Rosalind Waters: The Green Party’s integrated housing framework was released last week. It is disappointingly sketchy and strikingly similar in its key direction to the Liberal government’s housing action plan. It suggests accessing the taxpayer-funded incentives to developers provided by CMHC (which the Liberals are already doing) and increasing the shelter ceiling for those living on income assistance (which resembles the rent supplement program of the Liberals).
There is no mention of public investment in new housing units, except a small amount for seniors’ housing – another position which mirrors exactly that of the Liberals. The Green Party talks about achieving market stabilization as if the market is going to rescue us in our time of need.
The market has never been very good at providing low income Islanders with decent affordable housing. I have learned through working with adults with intellectual disabilities over the past 20 years that those living on low incomes, (and those working with them), know the market doesn’t work. They live the consequences of its failures. They know the need for more public or non-profit housing projects which offer rents geared to tenants’ income, and strong municipal action against the loss of affordable homes to gentrification.
But their voice is never heard - drowned out by the chatter of our political class which balks at the possibility that we might best take care of one another through collective investment and ownership.
The tenants of Grafton and Cumberland streets who were evicted by Holland College last year raised the need for more public housing at the beginning of their first tenant meeting. But these tenants have no influence, do they?
Rent supplements can be an important stop-gap measure to relieve hardship, but they cannot be the core policy of a housing strategy. They do nothing to increase the stock of affordable apartments; and nothing to reduce rent levels.
Low-interest loans to landlords in return for a quota of affordable apartments are unlikely to create homes that the 30 per cent of Islanders with the lowest incomes can afford. The definition of ‘affordable’ used by government is out of whack with their reality.

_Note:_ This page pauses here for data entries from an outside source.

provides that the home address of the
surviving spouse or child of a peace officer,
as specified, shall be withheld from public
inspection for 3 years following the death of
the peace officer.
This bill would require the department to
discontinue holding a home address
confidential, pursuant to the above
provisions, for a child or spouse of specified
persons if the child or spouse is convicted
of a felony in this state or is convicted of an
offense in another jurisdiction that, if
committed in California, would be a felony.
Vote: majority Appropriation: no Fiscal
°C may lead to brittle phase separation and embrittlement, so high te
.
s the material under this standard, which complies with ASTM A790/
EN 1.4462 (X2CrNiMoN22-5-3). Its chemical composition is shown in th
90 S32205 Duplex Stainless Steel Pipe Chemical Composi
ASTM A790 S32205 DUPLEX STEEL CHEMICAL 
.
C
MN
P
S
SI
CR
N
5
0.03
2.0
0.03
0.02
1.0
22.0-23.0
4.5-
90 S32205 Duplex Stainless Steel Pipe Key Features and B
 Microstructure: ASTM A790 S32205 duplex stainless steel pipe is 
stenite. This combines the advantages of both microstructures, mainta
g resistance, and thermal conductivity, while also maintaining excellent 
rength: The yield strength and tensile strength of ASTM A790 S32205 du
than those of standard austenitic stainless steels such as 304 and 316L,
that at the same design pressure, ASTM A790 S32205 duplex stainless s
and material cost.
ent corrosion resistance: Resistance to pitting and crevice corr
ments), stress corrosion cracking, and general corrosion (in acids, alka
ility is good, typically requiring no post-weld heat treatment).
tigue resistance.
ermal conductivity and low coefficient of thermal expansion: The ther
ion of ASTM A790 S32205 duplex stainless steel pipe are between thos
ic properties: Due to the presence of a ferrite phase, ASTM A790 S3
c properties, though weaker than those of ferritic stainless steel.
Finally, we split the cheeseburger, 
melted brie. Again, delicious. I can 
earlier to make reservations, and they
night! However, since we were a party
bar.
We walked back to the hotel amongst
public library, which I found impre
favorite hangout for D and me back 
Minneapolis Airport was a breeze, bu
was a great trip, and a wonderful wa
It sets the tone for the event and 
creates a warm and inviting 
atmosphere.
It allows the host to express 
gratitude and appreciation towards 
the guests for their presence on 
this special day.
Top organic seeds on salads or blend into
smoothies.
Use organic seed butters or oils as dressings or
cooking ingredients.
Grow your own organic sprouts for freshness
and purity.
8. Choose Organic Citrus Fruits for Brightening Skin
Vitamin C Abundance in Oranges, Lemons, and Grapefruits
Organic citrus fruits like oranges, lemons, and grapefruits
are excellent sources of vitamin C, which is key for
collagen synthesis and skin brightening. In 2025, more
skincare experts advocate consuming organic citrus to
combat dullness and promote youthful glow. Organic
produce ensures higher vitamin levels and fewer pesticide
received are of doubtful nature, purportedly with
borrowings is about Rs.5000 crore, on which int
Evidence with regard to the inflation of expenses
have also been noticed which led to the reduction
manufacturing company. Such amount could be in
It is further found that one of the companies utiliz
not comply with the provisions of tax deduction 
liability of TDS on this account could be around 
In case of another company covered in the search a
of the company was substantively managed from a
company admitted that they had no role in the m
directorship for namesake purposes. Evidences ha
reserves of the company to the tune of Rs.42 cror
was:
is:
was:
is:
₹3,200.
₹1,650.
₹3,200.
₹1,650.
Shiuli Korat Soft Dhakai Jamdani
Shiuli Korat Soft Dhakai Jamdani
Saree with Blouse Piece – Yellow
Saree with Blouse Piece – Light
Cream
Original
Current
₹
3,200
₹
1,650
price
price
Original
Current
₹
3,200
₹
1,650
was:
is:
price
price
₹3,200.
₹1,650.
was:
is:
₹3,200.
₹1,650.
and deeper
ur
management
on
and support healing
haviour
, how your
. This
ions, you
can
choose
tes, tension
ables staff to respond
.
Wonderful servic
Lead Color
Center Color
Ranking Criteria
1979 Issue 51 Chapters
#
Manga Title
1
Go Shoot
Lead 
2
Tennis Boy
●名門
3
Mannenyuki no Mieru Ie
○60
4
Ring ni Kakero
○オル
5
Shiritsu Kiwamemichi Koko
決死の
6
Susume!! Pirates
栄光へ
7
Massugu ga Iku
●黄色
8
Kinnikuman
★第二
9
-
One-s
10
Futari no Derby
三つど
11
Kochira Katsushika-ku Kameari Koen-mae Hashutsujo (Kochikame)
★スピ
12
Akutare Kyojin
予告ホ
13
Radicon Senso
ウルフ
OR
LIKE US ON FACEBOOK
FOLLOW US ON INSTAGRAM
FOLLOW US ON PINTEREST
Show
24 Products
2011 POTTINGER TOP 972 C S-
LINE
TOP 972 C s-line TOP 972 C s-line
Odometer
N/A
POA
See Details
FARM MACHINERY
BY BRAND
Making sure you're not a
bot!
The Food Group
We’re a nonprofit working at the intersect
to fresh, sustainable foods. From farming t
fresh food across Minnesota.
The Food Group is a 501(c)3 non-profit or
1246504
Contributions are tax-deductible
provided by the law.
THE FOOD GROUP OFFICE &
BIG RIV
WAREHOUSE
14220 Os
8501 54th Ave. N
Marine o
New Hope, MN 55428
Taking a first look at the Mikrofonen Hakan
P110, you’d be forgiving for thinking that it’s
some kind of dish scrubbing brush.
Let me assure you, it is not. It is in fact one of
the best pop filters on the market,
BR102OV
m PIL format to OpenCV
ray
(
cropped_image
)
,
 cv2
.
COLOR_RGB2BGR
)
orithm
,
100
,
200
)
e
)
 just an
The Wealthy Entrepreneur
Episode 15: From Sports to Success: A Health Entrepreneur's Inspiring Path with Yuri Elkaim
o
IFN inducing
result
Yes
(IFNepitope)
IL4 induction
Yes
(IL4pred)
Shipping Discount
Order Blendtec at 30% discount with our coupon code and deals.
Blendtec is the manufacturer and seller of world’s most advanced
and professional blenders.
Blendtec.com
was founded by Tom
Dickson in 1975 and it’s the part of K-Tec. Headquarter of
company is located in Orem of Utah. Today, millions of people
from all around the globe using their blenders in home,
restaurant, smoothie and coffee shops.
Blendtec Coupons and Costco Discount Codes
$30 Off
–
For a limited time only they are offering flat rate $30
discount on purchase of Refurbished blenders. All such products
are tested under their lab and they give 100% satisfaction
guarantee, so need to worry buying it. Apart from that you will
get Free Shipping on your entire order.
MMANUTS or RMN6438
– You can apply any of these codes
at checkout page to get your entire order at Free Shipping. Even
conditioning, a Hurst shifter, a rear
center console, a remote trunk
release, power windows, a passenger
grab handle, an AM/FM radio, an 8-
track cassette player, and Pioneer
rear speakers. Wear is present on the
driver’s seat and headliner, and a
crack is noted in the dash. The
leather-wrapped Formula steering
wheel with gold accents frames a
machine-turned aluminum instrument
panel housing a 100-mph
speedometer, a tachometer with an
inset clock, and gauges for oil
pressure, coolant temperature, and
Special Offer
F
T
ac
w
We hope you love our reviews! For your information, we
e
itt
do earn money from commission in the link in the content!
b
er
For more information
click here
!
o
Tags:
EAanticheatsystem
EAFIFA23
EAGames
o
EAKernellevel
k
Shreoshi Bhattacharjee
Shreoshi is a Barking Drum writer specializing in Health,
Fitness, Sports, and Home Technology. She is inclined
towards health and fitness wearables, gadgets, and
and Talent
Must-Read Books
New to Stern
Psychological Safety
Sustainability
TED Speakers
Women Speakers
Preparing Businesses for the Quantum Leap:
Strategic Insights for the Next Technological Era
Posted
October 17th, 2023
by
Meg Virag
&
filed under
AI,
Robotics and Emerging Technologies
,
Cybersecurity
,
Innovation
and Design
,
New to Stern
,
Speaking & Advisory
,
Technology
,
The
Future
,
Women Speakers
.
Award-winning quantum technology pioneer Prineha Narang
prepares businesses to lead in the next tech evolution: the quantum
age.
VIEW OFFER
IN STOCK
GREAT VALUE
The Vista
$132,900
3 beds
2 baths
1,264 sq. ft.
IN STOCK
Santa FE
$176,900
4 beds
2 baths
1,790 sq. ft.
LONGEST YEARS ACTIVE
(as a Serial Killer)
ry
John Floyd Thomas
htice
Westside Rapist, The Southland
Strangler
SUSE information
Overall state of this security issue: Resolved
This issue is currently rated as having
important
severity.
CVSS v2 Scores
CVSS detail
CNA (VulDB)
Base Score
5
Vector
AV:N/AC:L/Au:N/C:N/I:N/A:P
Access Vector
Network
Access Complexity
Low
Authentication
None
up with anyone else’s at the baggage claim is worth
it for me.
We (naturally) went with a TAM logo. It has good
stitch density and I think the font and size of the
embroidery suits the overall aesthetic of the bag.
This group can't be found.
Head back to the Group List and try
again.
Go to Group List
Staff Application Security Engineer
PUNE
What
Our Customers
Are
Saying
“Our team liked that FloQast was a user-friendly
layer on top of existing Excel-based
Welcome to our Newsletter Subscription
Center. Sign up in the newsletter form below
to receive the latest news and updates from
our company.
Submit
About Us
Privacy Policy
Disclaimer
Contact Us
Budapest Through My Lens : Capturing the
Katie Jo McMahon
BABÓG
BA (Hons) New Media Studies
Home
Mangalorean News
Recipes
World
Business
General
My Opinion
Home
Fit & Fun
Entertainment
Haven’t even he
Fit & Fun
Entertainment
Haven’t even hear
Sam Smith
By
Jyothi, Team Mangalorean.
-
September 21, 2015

According to a prominent local developer, the cheapest one bedroom rent he could provide would be $800-$1,000. But, according to Stats Canada data, well over one half of all one-person households in P.E.I. would not be able to afford that rent!
It is well-established that the housing needs of those living on small incomes are best met through various forms of publicly or community-owned and operated housing which guarantee that all, or a significant proportion, of the rents charged will be geared to the tenants’ household income.
This strategy comes along with the obvious benefit that taxpayers’ money is used to create housing which will always belong to the people of Prince Edward Island. It will be there to benefit future generations.
European cities and countries have been following this general principle for decades. In Finland, nearly three-quarters of residents are eligible for publicly-financed social housing. In Vienna, three in five residents live in municipal and co-operative social housing.
We must get past the prevailing phobia of public housing if we are to take care of one another’s housing needs in a way which will truly work.
- Rosalind Waters of Georgetown Royalty worked for 20 years as a community legal worker in the area of tenants’ rights in Toronto, Ont. and Victoria, BC. She has also worked for 20 years with adults with intellectual disabilities on P.E.I.